Given information Block Start

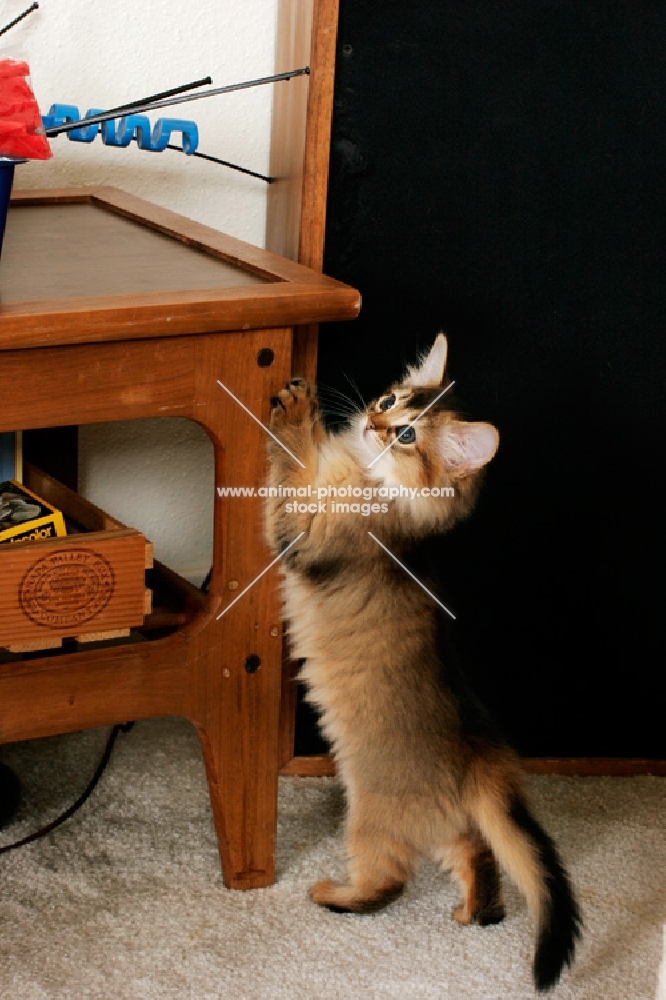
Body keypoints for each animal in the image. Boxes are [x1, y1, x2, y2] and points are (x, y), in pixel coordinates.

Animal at [264, 338, 580, 992]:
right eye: (389, 403)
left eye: (407, 435)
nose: (372, 421)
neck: (377, 484)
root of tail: (484, 757)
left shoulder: (303, 528)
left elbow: (292, 466)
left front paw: (297, 415)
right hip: (446, 824)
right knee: (476, 851)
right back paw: (474, 911)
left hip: (372, 818)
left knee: (389, 882)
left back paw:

Given information Block End

### Task goal
Take every line from the data that contains the word "right".

### Result for this exercise
right eye: (389, 403)
right hip: (446, 824)
right knee: (476, 851)
right back paw: (474, 911)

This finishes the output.